Kleine Geschichtsstunde

Wir sind ein Bestatter aus Wilmersdorf und interessieren uns daher auch für die Geschichte dieses Ortsteils von Berlin. Dass Wilmersdorf auch einmal eine eigene Stadt war und noch gar nicht so lange zur Hauptstadt gehört, wissen viele Zugereiste gar nicht. An vielen Straßennamen Wilmersdorfs lässt sich die Geschichte ablesen, man muss nur mit den Namen etwas anfangen können. Dazu gehört die Blissestraße, die Fechnerstraße, der Schoelerpark. Kennen Sie die Namensgeber hinter den Straßennamen? Tauchen Sie mit uns in die Geschichte von Wilmersdorf ein und Sie werden beim nächsten Spaziergang durch diesen Ortsteil Berlins die Welt mit anderen Augen sehen.
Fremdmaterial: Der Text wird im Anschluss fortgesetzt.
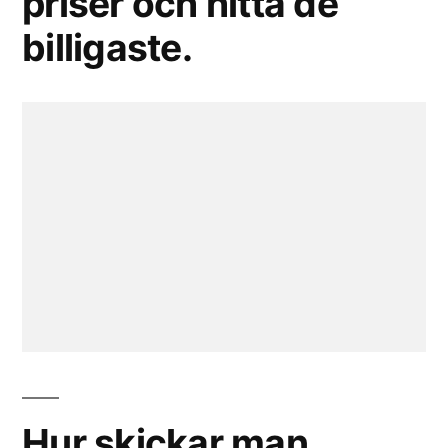
priser och hitta de
billigaste.
Hur skickar man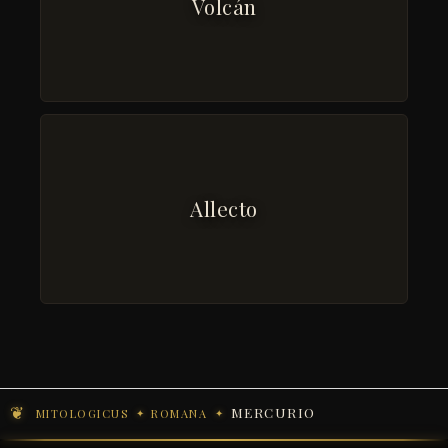
Volcán
Allecto
MERCURIO
MITOLOGICUS
ROMANA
Schafe prägten Wilmersdorf einst

Die Gründung von Wilmersdorf dürfte um 1220 im Zuge des Landesausbaus der jungen Mark Brandenburg erfolgt sein. So genau wissen wir das heute, fast 800 Jahre später, nicht mehr. Die erste urkundliche Erwähnung für Wilmerstorff stammt aus dem Jahr 1293. Es gehörte der Uradelsfamilie von Wilmersdorff, dem Namenspatron des Dorfes. Die ersten Siedler riefen die askanischen Markgrafen ins Land.  Sie kamen aus Schwaben, Thüringen, Flandern und Westfalen und lebten von der Landwirtschaft und vom Fischfang im Wilmersdorfer See. Dieser See gehörte zur Grunewaldseenkette und wurde erst 1915 zugeschüttet, nachdem er immer mehr verlandet war. Ausgedehnte Schafzuchten haben lange das Bild des Dorfes geprägt.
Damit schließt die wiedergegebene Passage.